Introduction
The composite pattern allows you treat a group of objects like a single object. The objects are composed into some form of a tree-structure to make this possible.
This patterns solves two problems:
- Sometimes it is practical to treat part and whole objects the same way
- An object hierarchy should be represented as a tree structure
We do this by doing the following:
- Define a unified interface for both the part objects (Leaf) and the whole object (Composite)
- Composite delegate calls to that interface to their children, Leaf objects deal with them directly.
This all sounds rather cryptic, so let us have a look at the diagram:
This is basically a graphical representation of the last two points: Composites delegate and Leafs perform the actual operation.
Implementation in Rust
In this example we will deal with a country, and provinces. We will start by defining the GeographicalEntity trait:
trait GeographicalEntity {
fn search(&self, query: &str);
}
Next we define the Country struct:
struct Country {
name:String,
provinces: Vec<Box<dyn GeographicalEntity>>,
}
impl Country {
fn new(name: &str) -> Country {
Country {
name: name.to_string(),
provinces: Vec::new(),
}
}
fn add_province(&mut self, province: Box<dyn GeographicalEntity>) {
self.provinces.push(province);
}
}
impl GeographicalEntity for Country {
fn search(&self, query: &str) {
println!("Searching for {} in {}", query, self.name);
for province in &self.provinces {
province.search(query);
}
}
}
Some notes:
- A country consists of some provinces. That is where the provinces variable comes from
- A country also has a name
- In the search we iterate over the provinces variable. Since the objects implement the search() method, we delegate our search-request to them. Note that any object that satisfies the GeographicalEntity interface could be in that array.

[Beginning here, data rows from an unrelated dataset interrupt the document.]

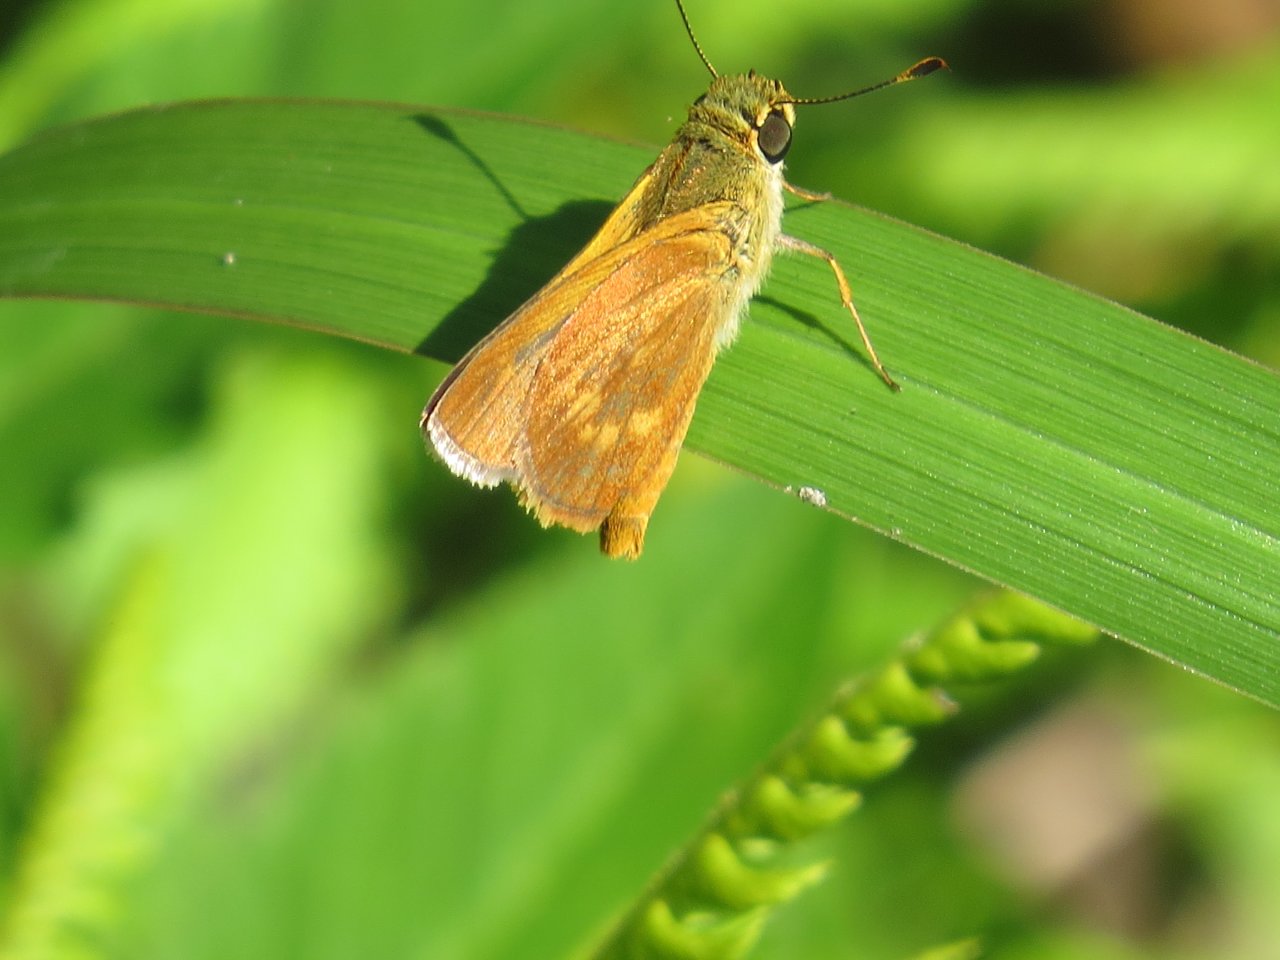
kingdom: Animalia
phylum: Arthropoda
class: Insecta
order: Lepidoptera
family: Hesperiidae
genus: Wallengrenia
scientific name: Wallengrenia otho
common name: Southern Broken-Dash
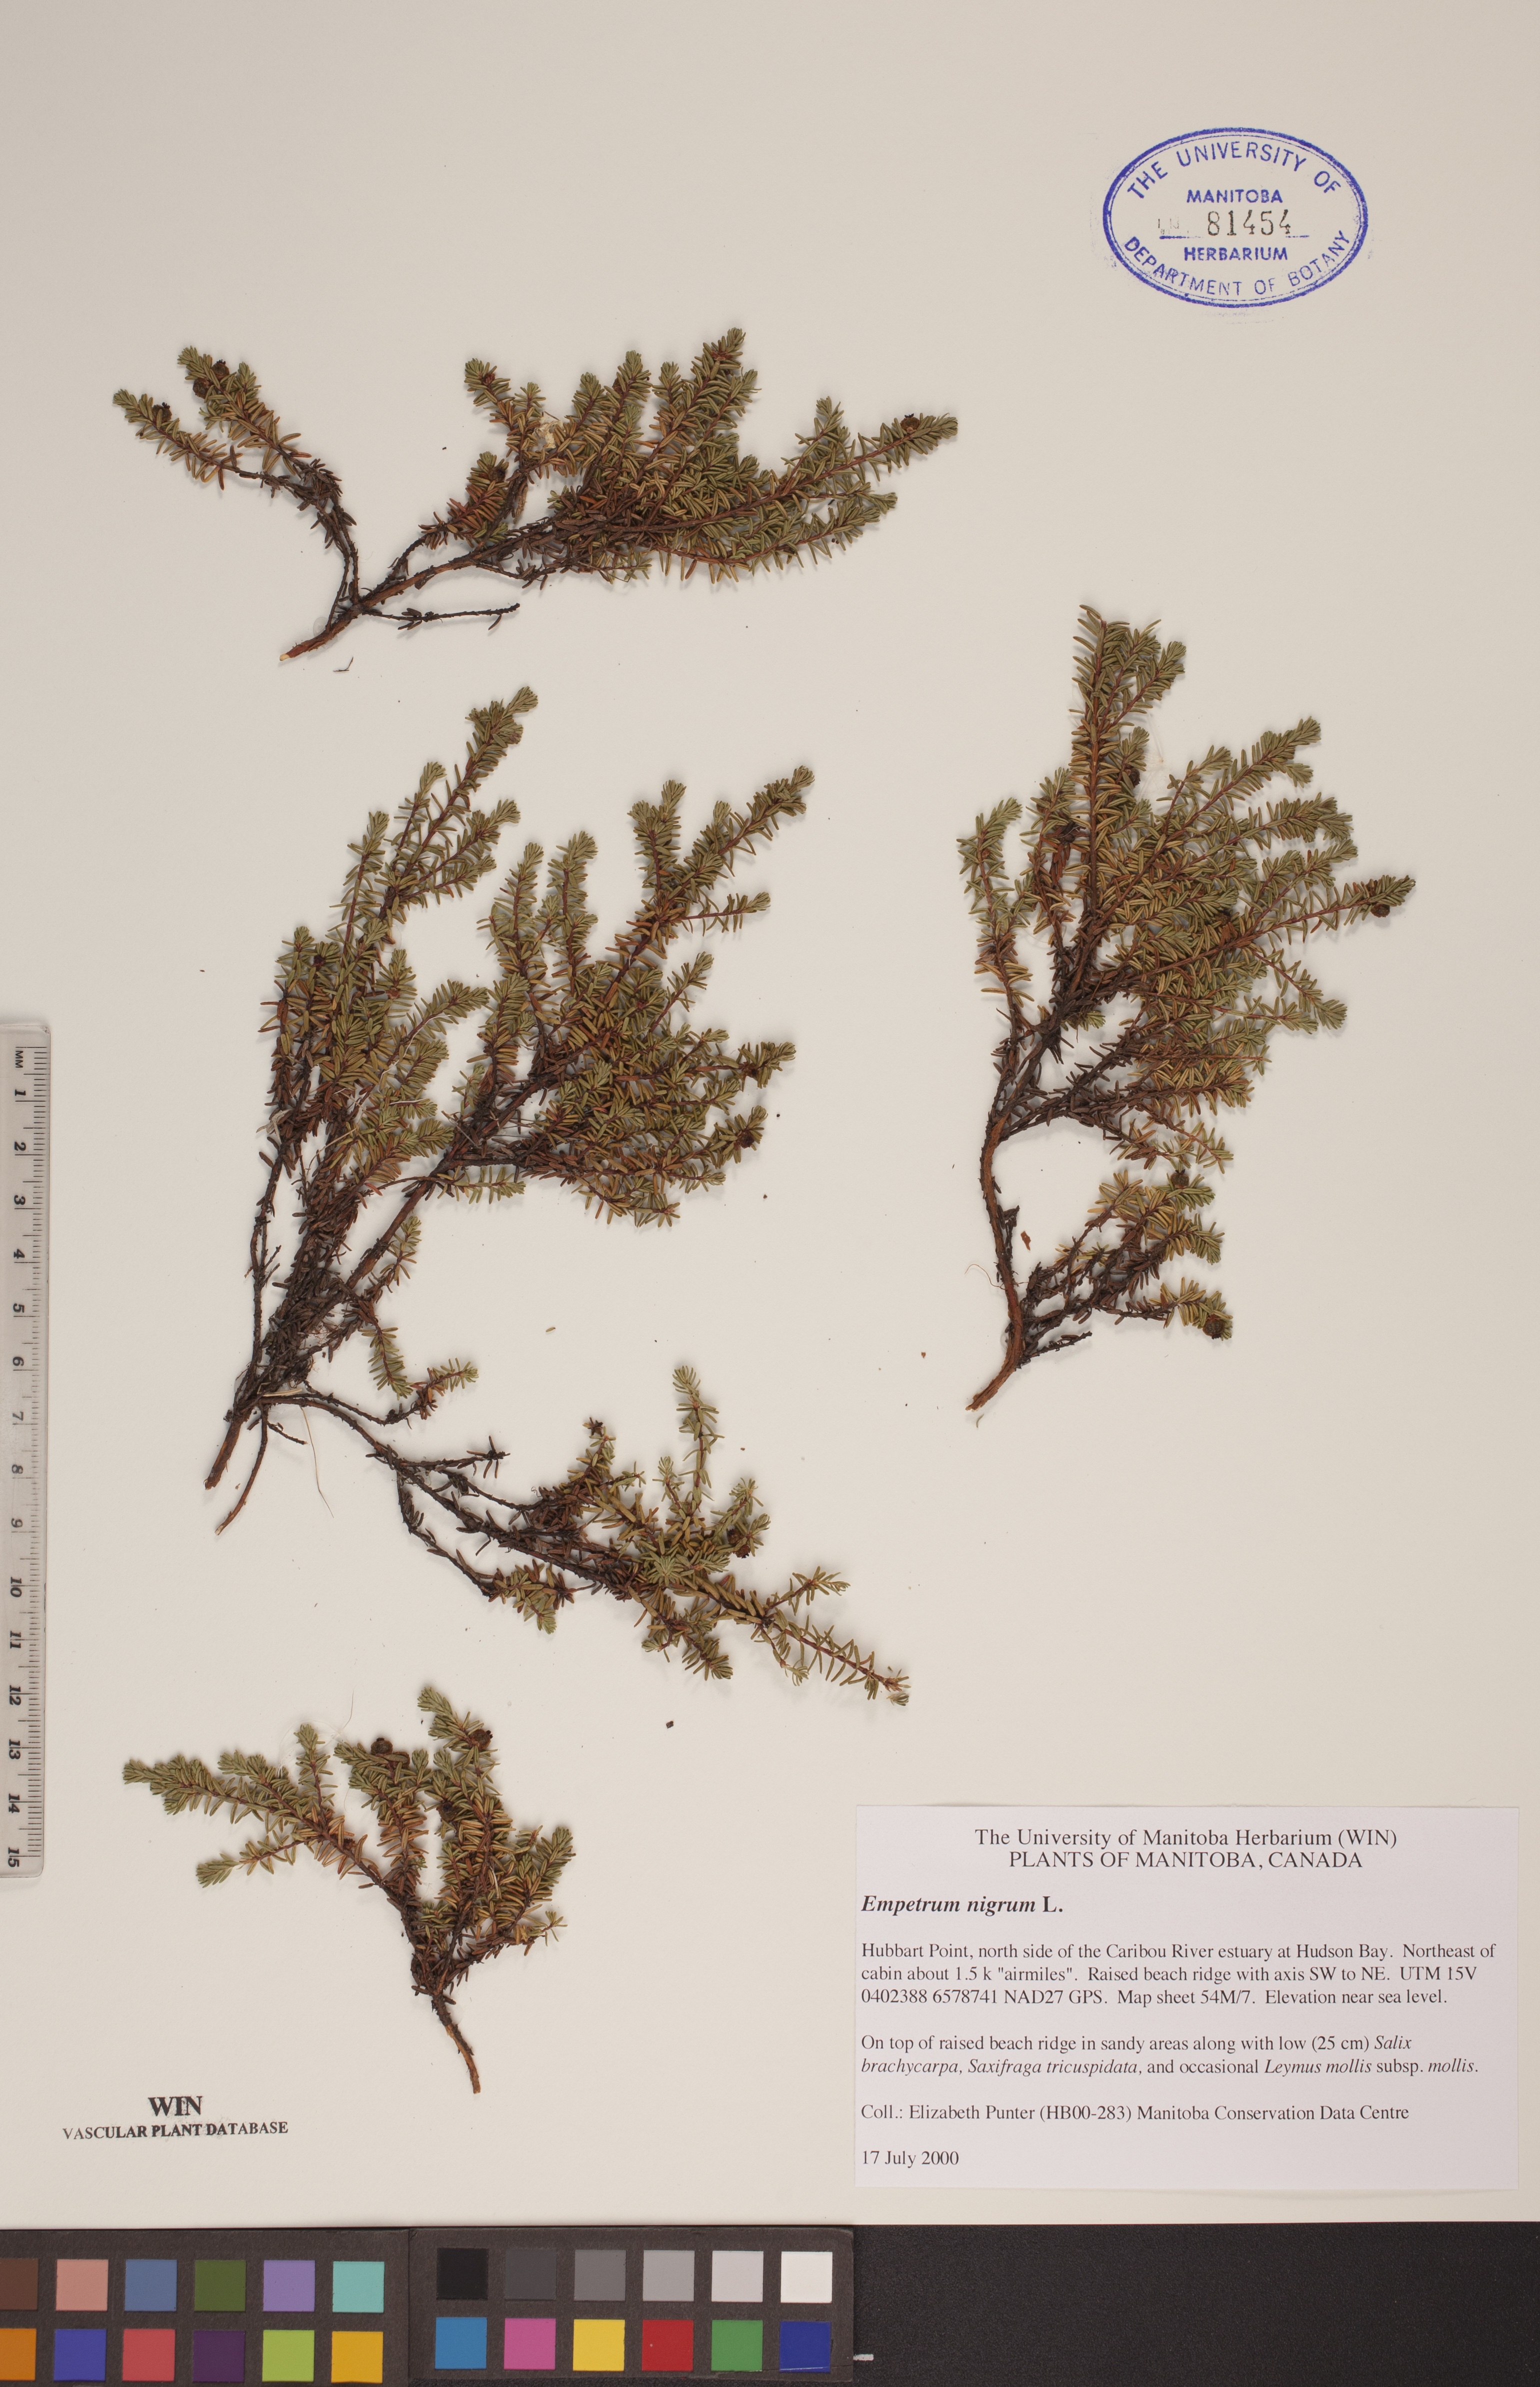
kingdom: Plantae
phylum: Tracheophyta
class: Magnoliopsida
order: Ericales
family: Ericaceae
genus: Empetrum
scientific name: Empetrum nigrum
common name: Black crowberry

- The addProvince() simply adds a province, or to be precise an object satisfying the GeographicalEntity interface, to the provinces slice.
Next we implement the Province:
struct Province {
name: String,
}
impl Province {
fn new(name: &str) -> Province {
Province {
name: name.to_string(),
}
}
}
impl GeographicalEntity for Province {
fn search(&self, query: &str) {
println!("Searching for {} in {}", query, self.name);
}
}
Also some notes here:
- The Province struct is the Leaf node of our current setup.
- A Province has one name.
- In the search() method we simply announce we are searching
Time to test
We will now see whether our small geographical database does what we want:
fn main() {
let mut country = Country::new("country1");
let province1 = Province::new("province1");
let province2 = Province::new("province2");
country.add_province(Box::new(province1));
country.add_province(Box::new(province2));
country.search("city1");
}
Line by line:
- We construct a country.
- Next we create two provinces.
- We add these objects to the country
- Next we set out a search for ‘city1’.
Conclusion
This pattern is one of the most versatile patterns. I have used it here to model a country with provinces. Some of the more canonical examples use a file-system with files and folders, and there are probably dozens other use-cases.
One possible enhancement would be to make the search multi-threaded, so that it can be done more efficiently. In our use-case that could work since the searches are independent of each other.